Ensuite, ils sont montés au chalet, à Caux, heureux et un tantinet pompette. Là-haut, ils ont bâfré du saumon, bu du champagne, décidé sans doute que cette soirée-là n’allait pas être habituelle, même pour eux. Mathieu leur a expliqué des bouts de l’histoire du festival, ils ont regardé le fantôme de Nina Simone en 1976, dans la salle de projection. C’est toujours ce concert-là qui passe pour impressionner les petits nouveaux. Cela a marché encore avec Kanye West, parce que c’est du génie de la première à la dernière note, du premier au dernier regard de Miss Simone.
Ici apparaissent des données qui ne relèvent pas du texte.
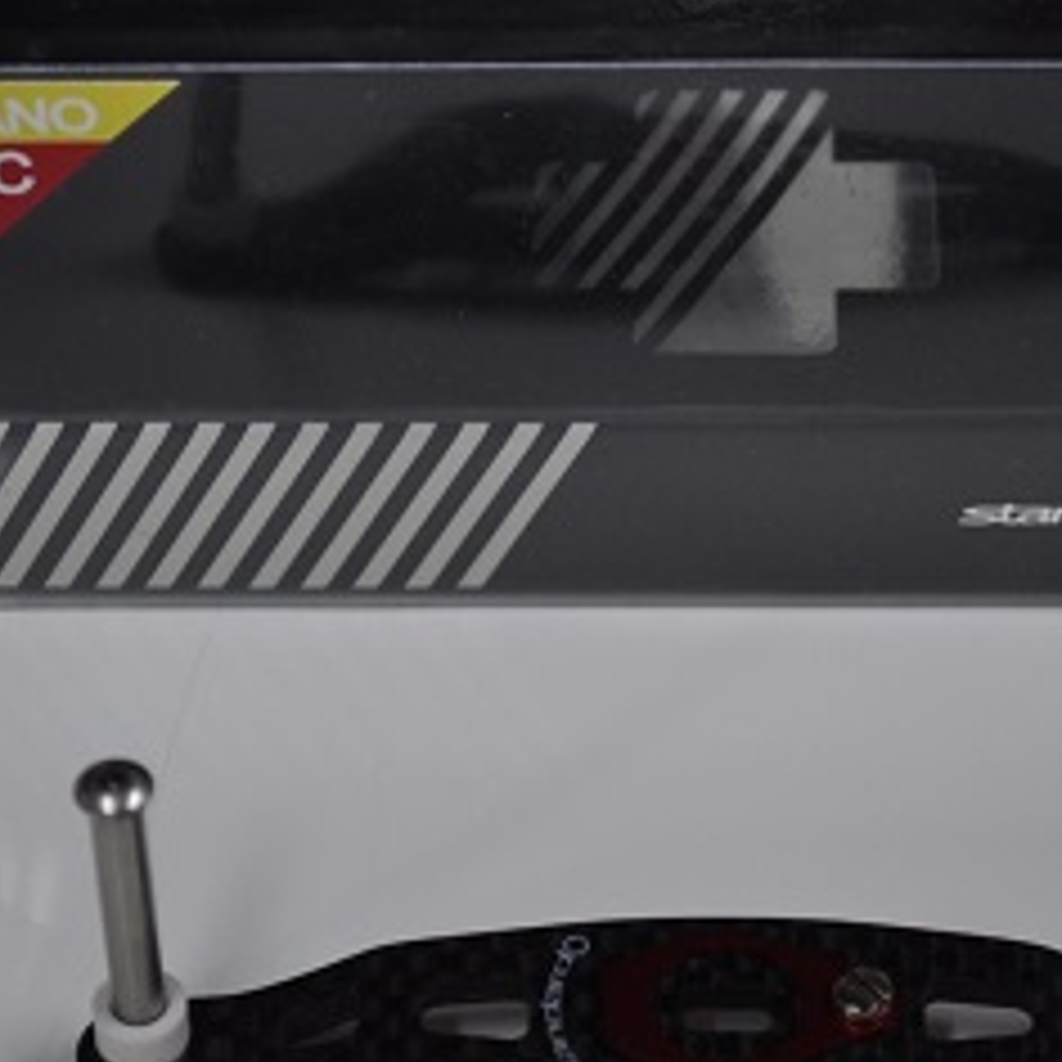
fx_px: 5311
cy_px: 446
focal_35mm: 153
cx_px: 801
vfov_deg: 11.4
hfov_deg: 11.4
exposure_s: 1/60
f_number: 5.3
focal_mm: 44
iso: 400
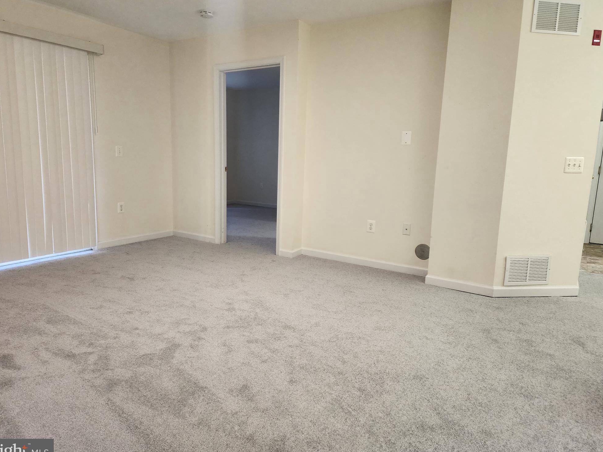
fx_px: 418
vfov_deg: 56.8
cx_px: 292
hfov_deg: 71.6
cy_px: 228
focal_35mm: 24
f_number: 1.8
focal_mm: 6.4
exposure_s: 1/120
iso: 320
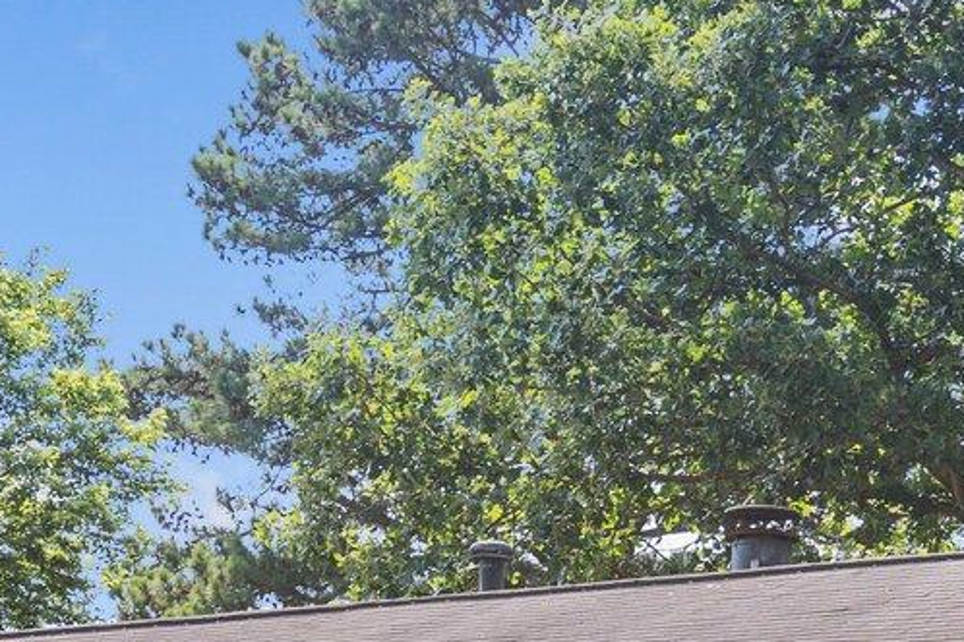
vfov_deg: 9.1
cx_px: 695
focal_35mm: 144
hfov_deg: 14.2
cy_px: 1157
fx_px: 3856
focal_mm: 35
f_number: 4.5
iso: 100
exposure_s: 1/60
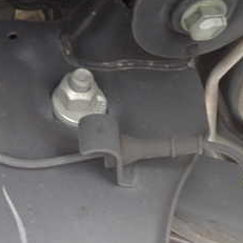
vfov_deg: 24.6
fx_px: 548
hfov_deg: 23.7
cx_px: -11
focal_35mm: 69
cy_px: 190
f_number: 2.3
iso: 250
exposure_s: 1/30
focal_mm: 5.4
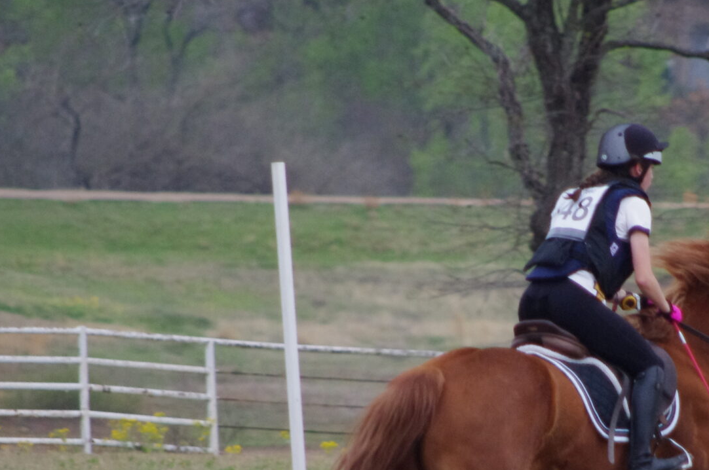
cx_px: 581
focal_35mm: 1065
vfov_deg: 1.3
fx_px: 20943
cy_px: 323
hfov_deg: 1.9
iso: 1600
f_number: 5.8
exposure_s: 1/1000
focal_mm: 300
« Sur le coup de 22 heures, West est arrivé sur scène. En quelques minutes, il a transformé l’Auditorium en basilique rap et gospel. »
La nuit est ensuite descendue sur la montagne et la ville. Il y avait la foule, le son de la fête dedans. Des gens ivres, joyeux, des amoureux, des fans de hip-hop à casquette. Sur le coup de 22 heures, West est arrivé sur scène. En quelques minutes, il a transformé l’Auditorium en basilique rap et gospel, une manière de transe collective s’est installée. Il n’a jamais lâché l’affaire, concentré et habité, toujours en donnant le sentiment d’inventer littéralement son concert. Kanye West est le plus grand rappeur du monde justement parce qu’il est imprévisible, sans doute dingue, dans l’esprit du moment. Il peut se mettre à dire n’importe quoi, il peut déconner, s’en aller aussi. Mais il parvient surtout à demeurer souvent funambule entre son instinct et l’envie de partage. «Dis ta parole, et brise-toi», disait Nietzsche, cela lui ressemble. Quand il a lancé «Fade», titre étincelant, qui concluait The Life of Pablo, l’ovation fut inouïe.
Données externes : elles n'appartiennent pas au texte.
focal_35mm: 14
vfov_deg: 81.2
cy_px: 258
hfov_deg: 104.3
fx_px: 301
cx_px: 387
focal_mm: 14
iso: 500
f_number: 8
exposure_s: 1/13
Et là, ils sont soudain arrivés par le côté de la scène: Braff, Trombone Shorty levant haut sa coulisse, Gary Clark et sa guitare. Kanye West s’est marré, MC royal, majesté tranquille sur son trône d’aristo du rap, prodigieux de contrôle pourtant, et ce qui s’est passé, dans cette salle ressemblant à une poêle où sautait des milliers de pop-corn, m’a griffé le cœur. «Fade» a duré une demi-heure, le solo de trombone de Monsieur Andrews était délirant et virtuose, condensé de chez James Brown et de Louisiane. Clarke s’est envolé, intense comme Hendrix, faisant hurler ses cordes et la foule. Kanye a crié dans son micro «Great black music, great black music…» Il s’est mis à répéter cela façon derviche tourneur, comme une prière heureuse, un mantra, l’instant de leur histoire à célébrer, là, à Montreux. Can I suggest que c’est là que les larmes de la joie ont débordé de mes yeux?